[[ Data below, beginning ]]

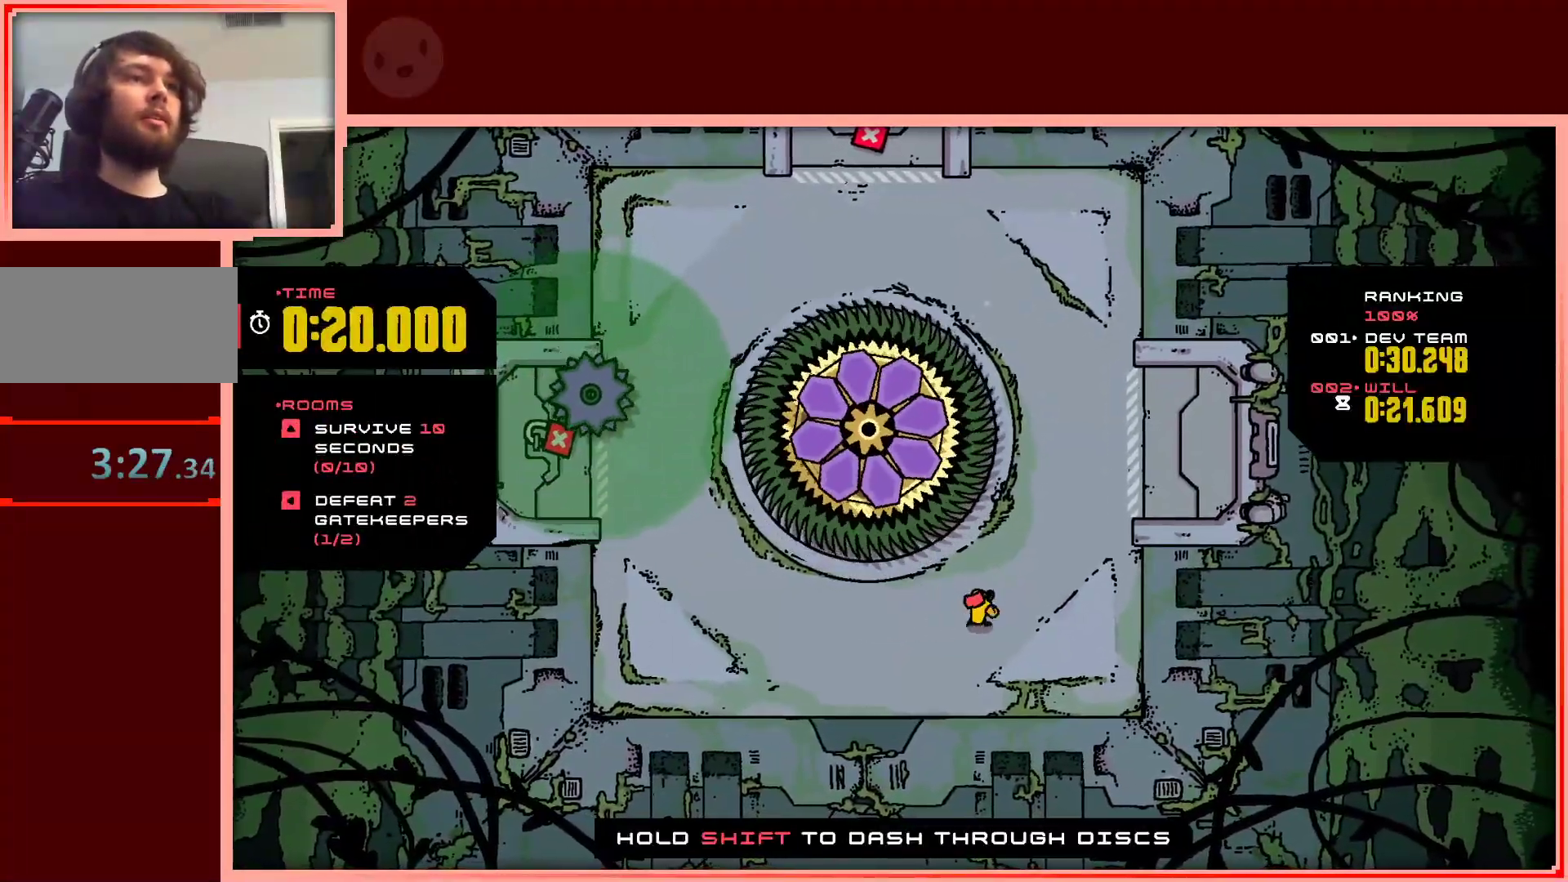
{"keys": ["up"], "events": [[17, "right", "up"], [300, "left", "down"], [300, "up", "down"], [400, "left", "up"]]}
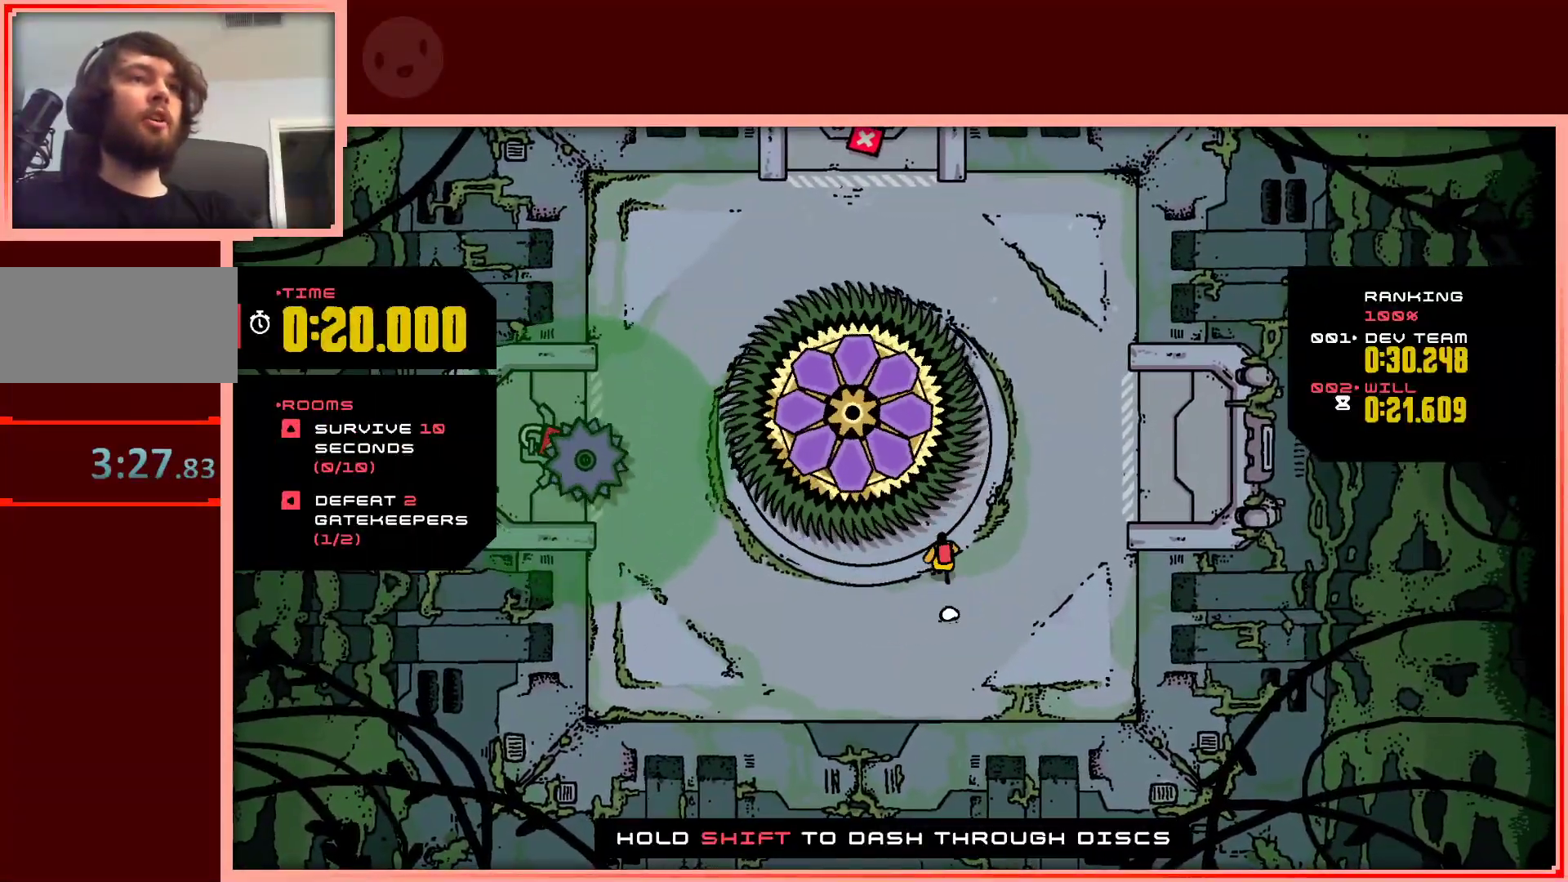
{"keys": [], "events": [[83, "up", "up"]]}
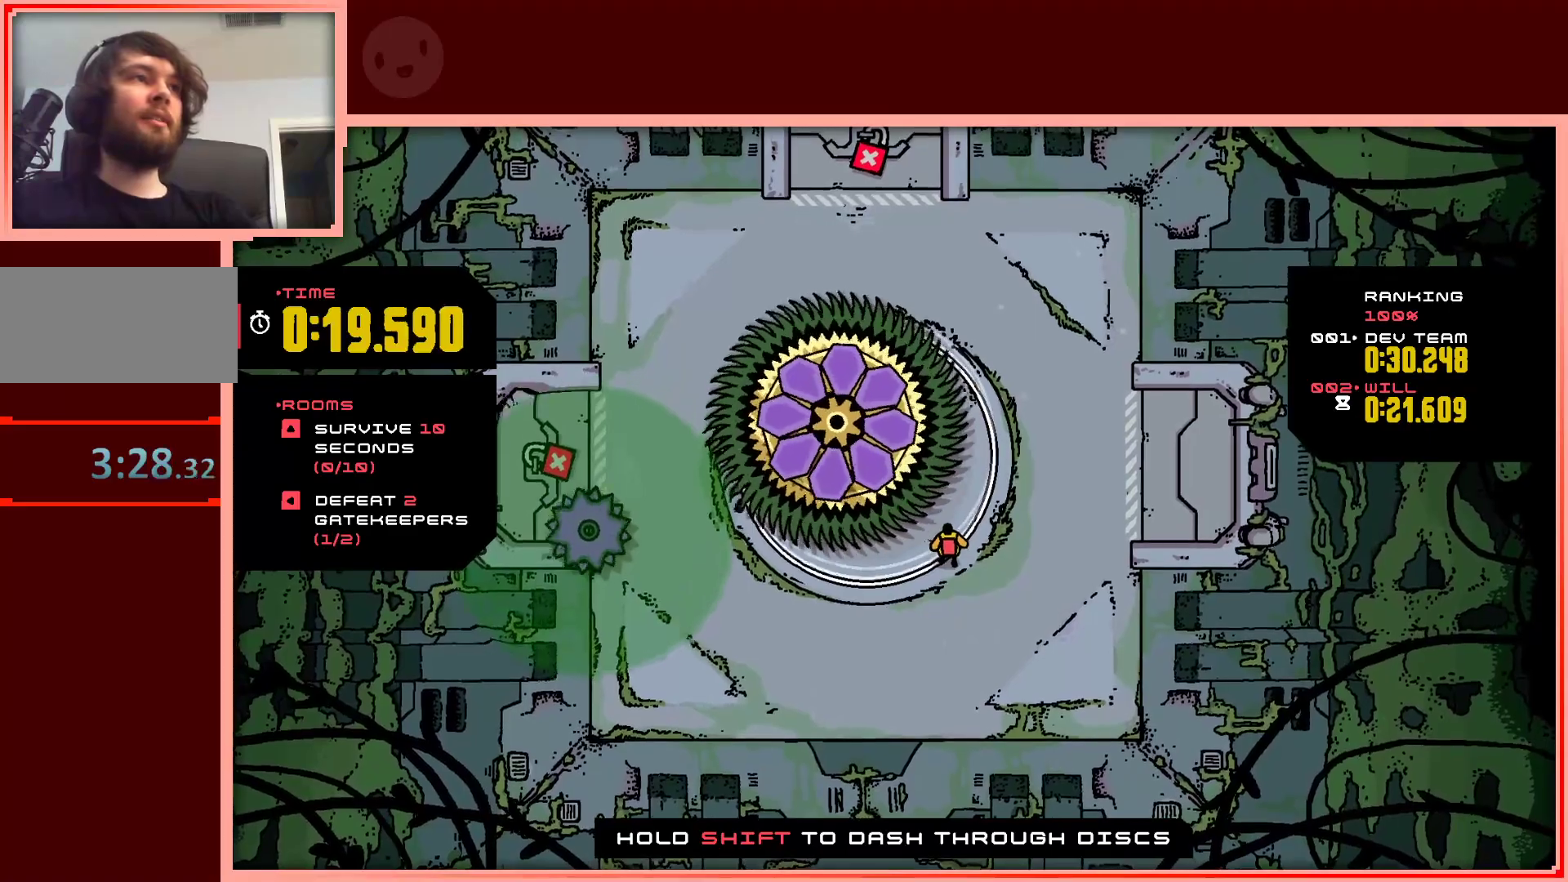
{"keys": ["right"], "events": [[467, "right", "down"]]}
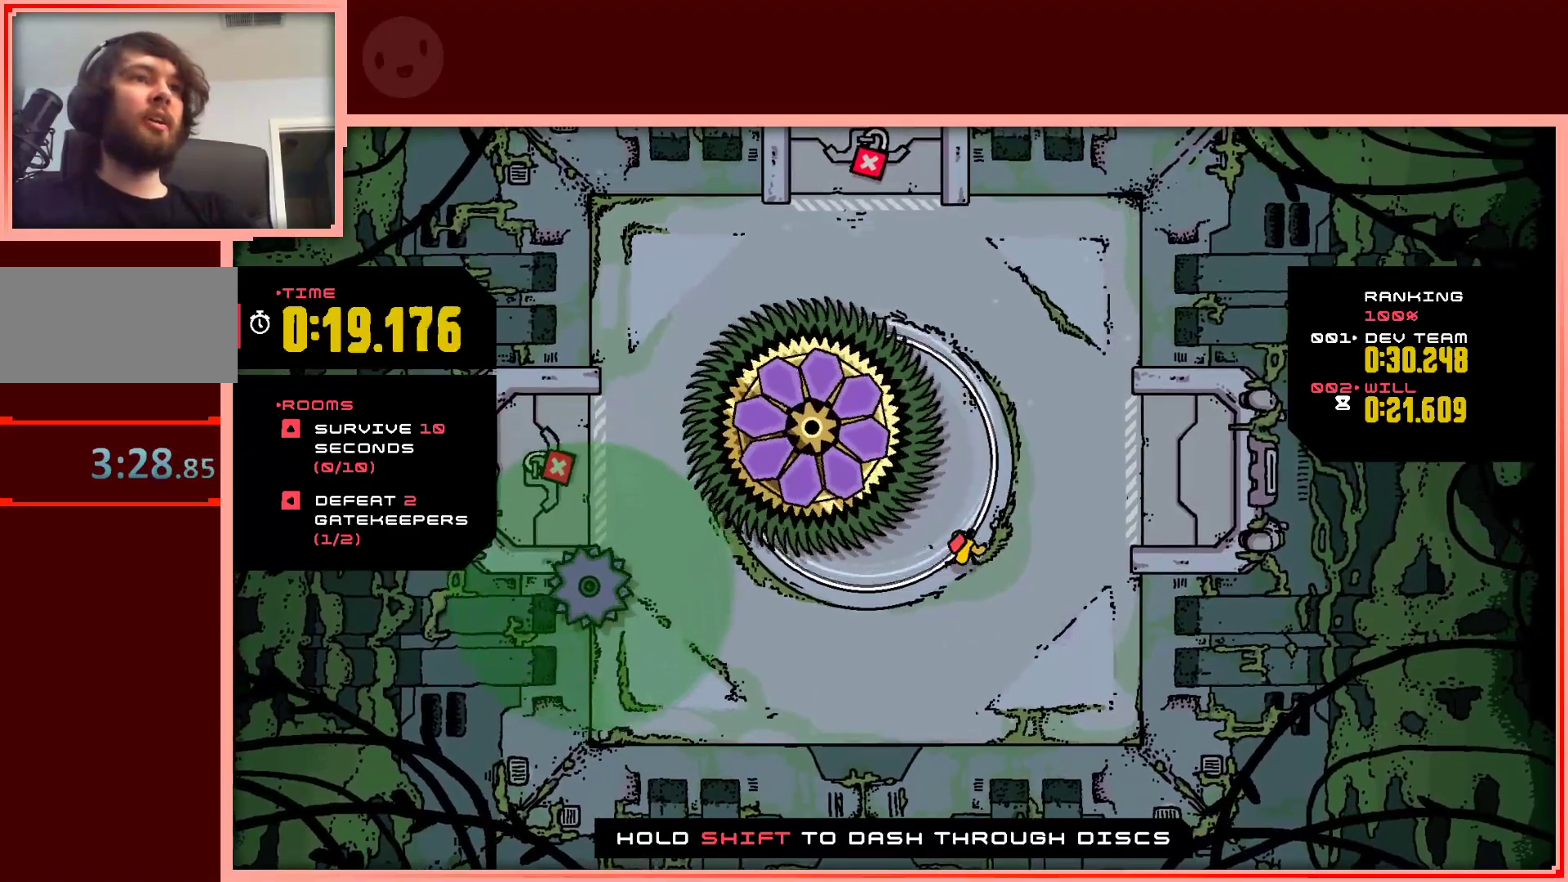
{"keys": [], "events": [[67, "right", "up"], [200, "up", "down"], [350, "up", "up"]]}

[[ Data below, end ]]

*Required action*
Return the listing above unchanged, apart from dropping its pictures.

*Written solution*
{"keys": ["up"], "events": [[17, "right", "up"], [300, "left", "down"], [300, "up", "down"], [400, "left", "up"]]}
{"keys": [], "events": [[83, "up", "up"]]}
{"keys": ["right"], "events": [[467, "right", "down"]]}
{"keys": [], "events": [[67, "right", "up"], [200, "up", "down"], [350, "up", "up"]]}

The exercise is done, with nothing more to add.